ASSIGNMENT — Across these entries, count the lines holding the string "exposure"; the number is the whole answer.

Collected data —
————————
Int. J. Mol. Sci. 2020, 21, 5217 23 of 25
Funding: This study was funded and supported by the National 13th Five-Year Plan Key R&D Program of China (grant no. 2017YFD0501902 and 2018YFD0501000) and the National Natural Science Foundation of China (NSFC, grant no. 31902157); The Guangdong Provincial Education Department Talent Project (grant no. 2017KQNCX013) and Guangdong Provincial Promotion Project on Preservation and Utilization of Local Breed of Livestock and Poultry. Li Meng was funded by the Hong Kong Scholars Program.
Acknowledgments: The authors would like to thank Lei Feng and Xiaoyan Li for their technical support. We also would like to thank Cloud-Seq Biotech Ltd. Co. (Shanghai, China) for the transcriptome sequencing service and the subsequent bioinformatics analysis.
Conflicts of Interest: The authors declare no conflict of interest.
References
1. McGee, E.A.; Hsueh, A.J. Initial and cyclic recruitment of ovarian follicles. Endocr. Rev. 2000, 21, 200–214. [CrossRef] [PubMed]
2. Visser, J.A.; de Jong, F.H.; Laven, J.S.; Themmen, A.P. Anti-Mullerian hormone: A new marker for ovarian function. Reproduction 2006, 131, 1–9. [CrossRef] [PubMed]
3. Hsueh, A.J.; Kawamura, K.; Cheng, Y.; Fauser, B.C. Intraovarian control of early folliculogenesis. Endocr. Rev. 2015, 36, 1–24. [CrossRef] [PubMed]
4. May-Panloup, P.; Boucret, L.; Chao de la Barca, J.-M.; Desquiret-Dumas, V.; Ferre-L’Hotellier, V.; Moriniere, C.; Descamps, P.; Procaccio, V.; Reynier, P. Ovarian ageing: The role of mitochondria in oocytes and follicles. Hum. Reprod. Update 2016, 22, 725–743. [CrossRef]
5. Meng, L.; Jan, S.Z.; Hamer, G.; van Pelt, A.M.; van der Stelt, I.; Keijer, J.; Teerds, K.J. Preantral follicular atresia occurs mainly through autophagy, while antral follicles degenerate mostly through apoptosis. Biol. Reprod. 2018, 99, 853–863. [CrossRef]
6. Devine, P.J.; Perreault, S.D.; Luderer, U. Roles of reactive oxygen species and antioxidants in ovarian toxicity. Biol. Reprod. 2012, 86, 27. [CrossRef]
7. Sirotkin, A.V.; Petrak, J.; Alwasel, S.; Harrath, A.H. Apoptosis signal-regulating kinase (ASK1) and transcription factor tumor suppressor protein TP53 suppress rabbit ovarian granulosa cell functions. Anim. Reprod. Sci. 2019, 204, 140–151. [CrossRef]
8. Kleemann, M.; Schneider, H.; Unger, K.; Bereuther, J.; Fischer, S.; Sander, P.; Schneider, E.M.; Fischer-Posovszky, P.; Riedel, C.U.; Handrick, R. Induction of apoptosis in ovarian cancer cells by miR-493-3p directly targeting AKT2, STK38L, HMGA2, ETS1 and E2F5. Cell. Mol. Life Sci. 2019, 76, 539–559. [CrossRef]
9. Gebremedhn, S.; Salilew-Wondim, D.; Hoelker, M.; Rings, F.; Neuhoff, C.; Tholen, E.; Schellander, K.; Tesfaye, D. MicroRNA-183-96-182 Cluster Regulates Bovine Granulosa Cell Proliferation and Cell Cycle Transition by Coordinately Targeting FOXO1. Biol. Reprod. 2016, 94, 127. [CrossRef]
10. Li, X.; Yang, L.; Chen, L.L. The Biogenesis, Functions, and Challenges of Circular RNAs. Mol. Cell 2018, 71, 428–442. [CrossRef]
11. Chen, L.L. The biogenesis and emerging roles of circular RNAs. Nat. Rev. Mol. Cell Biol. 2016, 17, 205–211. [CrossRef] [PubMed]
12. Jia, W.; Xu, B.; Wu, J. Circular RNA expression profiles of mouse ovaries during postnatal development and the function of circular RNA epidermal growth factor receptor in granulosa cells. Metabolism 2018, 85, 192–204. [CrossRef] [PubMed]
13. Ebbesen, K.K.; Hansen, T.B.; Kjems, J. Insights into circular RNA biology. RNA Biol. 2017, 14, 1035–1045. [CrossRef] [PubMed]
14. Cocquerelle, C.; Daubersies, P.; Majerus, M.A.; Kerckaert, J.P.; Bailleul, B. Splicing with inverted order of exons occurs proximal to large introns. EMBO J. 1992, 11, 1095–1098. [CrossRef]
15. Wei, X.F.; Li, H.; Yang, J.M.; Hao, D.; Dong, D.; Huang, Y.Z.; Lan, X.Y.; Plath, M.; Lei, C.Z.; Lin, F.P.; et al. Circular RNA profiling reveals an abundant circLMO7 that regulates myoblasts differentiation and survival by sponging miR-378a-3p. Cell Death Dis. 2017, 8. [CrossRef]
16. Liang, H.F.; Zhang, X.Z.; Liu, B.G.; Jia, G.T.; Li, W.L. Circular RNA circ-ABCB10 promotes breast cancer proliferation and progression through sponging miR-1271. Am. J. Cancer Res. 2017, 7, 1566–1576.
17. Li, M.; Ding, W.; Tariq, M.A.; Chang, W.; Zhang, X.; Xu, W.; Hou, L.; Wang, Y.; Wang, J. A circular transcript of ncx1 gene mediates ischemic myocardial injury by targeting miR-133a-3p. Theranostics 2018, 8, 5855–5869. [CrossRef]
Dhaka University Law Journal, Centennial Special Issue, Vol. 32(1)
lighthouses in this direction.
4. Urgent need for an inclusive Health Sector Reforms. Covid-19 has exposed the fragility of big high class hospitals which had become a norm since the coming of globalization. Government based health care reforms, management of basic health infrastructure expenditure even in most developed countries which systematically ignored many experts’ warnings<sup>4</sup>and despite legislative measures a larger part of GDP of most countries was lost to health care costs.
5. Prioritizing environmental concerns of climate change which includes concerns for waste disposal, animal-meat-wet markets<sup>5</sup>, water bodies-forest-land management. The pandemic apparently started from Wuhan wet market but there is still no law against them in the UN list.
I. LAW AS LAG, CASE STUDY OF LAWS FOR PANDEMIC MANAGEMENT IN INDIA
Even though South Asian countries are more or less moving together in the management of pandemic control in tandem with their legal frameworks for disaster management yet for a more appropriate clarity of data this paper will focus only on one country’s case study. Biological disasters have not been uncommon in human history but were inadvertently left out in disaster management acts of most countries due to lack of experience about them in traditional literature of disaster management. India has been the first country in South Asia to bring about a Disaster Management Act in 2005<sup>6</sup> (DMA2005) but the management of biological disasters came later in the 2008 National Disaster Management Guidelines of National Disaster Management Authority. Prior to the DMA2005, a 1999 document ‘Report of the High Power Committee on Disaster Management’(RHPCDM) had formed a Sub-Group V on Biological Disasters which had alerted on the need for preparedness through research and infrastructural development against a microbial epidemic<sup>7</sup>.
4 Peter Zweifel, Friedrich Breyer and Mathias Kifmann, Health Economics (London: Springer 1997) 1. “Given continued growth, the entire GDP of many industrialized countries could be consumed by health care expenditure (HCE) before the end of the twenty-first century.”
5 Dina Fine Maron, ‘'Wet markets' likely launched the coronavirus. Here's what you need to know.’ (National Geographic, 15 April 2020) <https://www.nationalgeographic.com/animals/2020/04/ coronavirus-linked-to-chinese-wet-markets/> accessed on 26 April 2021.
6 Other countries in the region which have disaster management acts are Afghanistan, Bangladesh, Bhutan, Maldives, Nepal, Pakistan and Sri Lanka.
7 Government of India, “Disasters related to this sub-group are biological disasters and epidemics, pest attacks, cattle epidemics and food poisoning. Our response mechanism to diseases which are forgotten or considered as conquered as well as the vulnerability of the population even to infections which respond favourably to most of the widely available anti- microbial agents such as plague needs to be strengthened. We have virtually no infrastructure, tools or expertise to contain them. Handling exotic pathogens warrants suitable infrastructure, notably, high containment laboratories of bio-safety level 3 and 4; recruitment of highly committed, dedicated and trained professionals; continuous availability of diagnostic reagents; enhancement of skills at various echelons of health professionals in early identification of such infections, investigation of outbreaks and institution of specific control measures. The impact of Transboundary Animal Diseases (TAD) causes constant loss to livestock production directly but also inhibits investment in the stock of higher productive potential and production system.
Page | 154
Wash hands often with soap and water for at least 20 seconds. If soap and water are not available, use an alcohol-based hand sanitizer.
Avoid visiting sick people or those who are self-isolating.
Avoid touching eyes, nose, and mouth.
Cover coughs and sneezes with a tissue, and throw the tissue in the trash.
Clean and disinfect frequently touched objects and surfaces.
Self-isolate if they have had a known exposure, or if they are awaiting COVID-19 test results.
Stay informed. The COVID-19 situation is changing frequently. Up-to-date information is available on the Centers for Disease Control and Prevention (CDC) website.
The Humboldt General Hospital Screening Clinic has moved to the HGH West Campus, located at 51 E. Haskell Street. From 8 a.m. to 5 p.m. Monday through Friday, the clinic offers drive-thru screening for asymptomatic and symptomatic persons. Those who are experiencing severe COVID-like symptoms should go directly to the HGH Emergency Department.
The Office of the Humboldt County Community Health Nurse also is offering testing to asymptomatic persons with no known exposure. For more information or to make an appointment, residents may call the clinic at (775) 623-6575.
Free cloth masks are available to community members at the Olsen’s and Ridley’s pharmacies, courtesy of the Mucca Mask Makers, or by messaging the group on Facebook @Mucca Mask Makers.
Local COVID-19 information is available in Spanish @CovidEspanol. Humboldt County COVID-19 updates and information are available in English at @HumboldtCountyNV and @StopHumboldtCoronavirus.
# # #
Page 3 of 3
————————
EXPECTED OUTPUT — 2